> [Extract]
· · · · · · ·
By Palden Nyima and Daqiong in Lhasa ( China Daily ) Updated: 2014-03-03 09:28:05

Lhasa orphans mark Tibetan New Year with noodle feast

A girl cooks guthuk at the Gyalzur Tendol Orphanage in Doilungdeqen county, Lhasa, the Tibet autonomous region, on Friday. [Photo by Palden Nyima / China Daily]

Lhasa orphans mark Tibetan New Year with noodle feast

People make traditional food "Kasai" for Tibetan New Year 

Lhasa orphans mark Tibetan New Year with noodle feast

Tibetan Buddhist monks perform to greet Tibetan New Year 

Auspicious greetings, barley wine, prayer flags, fireworks, and laughter filled the air in Lhasa on Sunday as Tibetans dressed in their best clothes to embrace the Tibetan New Year, known locally as Losar.

According to the Tibetan calendar, this year is the year of the Male Wooden Horse, and it started on Friday, which was the 29th day of the 12th month on the Tibetan calendar.
· · · · · · ·
> [What the exercise asks]
Answer these questions using the Tibetan New Year article.
1. In which county is the Gyalzur Tendol Orphanage?
2. What is the Tibetan New Year called locally?
3. According to the Tibetan calendar, which year is this?

> [Data provided]
· · · · · · ·
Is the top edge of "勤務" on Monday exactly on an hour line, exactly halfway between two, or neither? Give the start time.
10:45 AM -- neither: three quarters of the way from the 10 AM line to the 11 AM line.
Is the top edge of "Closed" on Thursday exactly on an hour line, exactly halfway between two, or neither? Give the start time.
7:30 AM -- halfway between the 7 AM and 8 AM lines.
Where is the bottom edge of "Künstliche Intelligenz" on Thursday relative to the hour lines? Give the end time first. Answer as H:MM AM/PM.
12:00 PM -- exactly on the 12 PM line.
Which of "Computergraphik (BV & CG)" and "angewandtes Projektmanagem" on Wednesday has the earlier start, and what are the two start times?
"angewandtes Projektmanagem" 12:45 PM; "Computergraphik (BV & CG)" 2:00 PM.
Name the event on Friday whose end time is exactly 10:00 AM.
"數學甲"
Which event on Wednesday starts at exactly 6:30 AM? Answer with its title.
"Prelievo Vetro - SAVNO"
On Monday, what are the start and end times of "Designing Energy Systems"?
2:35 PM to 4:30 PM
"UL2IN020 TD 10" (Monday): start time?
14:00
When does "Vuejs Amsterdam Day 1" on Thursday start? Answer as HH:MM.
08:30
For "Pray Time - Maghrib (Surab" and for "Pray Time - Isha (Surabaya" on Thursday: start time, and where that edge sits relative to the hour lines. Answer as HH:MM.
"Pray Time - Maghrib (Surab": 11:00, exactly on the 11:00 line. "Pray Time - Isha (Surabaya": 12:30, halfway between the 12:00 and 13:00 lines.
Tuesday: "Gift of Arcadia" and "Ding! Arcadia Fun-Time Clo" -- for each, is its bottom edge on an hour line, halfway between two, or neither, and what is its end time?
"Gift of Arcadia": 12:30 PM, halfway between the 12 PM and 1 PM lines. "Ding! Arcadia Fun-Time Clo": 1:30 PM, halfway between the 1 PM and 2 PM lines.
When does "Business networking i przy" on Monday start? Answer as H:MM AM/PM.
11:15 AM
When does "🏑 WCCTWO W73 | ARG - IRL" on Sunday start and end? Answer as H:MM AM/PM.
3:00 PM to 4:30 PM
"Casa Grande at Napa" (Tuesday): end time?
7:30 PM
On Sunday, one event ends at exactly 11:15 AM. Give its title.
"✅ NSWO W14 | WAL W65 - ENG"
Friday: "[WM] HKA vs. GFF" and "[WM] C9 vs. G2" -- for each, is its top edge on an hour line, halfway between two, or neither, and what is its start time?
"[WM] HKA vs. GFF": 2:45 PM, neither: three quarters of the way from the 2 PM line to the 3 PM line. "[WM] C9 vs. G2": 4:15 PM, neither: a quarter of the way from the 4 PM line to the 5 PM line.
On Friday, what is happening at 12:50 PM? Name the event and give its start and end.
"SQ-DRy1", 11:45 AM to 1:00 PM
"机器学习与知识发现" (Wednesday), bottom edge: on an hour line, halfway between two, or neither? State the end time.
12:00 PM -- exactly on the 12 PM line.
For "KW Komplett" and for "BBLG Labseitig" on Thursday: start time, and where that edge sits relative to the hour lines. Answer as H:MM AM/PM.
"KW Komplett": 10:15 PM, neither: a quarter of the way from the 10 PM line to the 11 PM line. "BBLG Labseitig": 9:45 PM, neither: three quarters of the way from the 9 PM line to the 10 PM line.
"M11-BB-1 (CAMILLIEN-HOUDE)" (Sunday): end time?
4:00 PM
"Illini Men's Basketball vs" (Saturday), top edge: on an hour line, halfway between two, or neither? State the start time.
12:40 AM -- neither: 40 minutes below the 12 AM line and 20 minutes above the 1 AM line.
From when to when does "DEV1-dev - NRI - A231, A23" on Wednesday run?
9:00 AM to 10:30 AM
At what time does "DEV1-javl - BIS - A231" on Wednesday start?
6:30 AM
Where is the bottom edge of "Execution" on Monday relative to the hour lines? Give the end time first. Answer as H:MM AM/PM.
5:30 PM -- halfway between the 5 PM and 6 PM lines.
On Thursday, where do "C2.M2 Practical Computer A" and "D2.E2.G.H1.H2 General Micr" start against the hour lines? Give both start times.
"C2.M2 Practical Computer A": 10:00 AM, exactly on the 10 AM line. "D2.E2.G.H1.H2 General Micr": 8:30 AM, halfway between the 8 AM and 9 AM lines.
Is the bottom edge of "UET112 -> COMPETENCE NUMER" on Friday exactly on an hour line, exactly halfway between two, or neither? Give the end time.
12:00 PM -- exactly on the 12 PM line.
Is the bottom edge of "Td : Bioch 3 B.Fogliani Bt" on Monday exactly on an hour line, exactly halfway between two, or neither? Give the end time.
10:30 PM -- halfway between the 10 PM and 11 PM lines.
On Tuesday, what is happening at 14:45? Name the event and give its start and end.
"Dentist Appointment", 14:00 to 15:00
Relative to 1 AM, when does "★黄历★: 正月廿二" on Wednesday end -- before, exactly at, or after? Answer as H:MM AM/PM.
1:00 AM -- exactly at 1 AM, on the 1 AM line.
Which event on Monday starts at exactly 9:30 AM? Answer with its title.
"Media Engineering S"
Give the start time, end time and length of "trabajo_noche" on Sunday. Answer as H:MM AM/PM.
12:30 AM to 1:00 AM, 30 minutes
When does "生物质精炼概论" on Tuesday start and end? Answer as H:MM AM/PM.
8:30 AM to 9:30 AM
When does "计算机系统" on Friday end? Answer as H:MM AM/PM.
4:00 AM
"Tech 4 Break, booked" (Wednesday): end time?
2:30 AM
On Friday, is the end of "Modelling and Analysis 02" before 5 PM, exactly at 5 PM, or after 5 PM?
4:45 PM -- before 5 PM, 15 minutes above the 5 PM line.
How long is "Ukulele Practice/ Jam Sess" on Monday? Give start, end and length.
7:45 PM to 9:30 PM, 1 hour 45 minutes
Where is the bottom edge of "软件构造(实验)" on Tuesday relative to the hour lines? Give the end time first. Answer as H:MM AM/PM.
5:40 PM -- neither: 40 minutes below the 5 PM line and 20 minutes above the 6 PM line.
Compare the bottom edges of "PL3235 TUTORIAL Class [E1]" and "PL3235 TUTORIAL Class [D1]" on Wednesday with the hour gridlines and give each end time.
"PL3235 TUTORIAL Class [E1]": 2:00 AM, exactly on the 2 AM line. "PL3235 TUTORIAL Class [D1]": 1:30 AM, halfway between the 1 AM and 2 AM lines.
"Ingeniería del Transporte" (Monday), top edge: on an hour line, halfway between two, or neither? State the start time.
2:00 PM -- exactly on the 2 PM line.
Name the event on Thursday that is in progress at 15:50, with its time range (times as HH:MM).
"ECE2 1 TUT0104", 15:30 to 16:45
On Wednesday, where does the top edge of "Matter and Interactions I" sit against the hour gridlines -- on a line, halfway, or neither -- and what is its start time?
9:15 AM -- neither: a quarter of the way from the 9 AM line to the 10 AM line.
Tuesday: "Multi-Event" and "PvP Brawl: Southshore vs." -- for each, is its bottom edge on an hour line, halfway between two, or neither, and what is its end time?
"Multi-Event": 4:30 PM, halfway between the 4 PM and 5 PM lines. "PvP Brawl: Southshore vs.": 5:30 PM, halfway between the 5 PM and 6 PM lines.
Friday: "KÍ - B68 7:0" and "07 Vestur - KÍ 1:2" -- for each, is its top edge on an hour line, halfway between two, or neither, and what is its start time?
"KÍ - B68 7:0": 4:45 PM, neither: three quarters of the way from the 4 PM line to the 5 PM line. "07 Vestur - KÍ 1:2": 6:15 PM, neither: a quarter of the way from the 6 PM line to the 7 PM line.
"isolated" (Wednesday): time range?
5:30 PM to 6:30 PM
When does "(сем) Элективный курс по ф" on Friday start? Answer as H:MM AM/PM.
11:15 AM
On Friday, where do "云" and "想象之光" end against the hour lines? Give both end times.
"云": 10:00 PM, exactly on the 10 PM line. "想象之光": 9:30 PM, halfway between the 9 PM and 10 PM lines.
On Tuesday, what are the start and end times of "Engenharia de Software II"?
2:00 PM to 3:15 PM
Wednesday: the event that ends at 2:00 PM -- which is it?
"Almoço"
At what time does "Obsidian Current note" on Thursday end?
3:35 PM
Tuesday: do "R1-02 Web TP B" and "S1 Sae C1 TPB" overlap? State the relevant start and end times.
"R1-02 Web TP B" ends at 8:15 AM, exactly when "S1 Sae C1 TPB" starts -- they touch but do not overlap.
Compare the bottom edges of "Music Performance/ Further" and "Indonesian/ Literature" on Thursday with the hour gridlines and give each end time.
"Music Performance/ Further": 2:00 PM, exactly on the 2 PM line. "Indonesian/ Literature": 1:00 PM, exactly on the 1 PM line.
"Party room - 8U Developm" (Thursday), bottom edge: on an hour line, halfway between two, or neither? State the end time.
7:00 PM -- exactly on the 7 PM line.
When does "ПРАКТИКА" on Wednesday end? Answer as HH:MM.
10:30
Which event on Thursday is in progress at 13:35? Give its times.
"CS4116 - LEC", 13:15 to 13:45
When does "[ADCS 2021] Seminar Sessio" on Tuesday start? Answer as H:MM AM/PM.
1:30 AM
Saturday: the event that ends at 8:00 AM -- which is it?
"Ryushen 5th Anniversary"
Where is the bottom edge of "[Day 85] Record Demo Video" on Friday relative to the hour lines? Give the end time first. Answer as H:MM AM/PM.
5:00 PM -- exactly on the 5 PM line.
· · · · · · ·
> [Answer to the exercise]
1. Doilungdeqen county, Lhasa, in the Tibet autonomous region.
2. Losar.
3. The year of the Male Wooden Horse.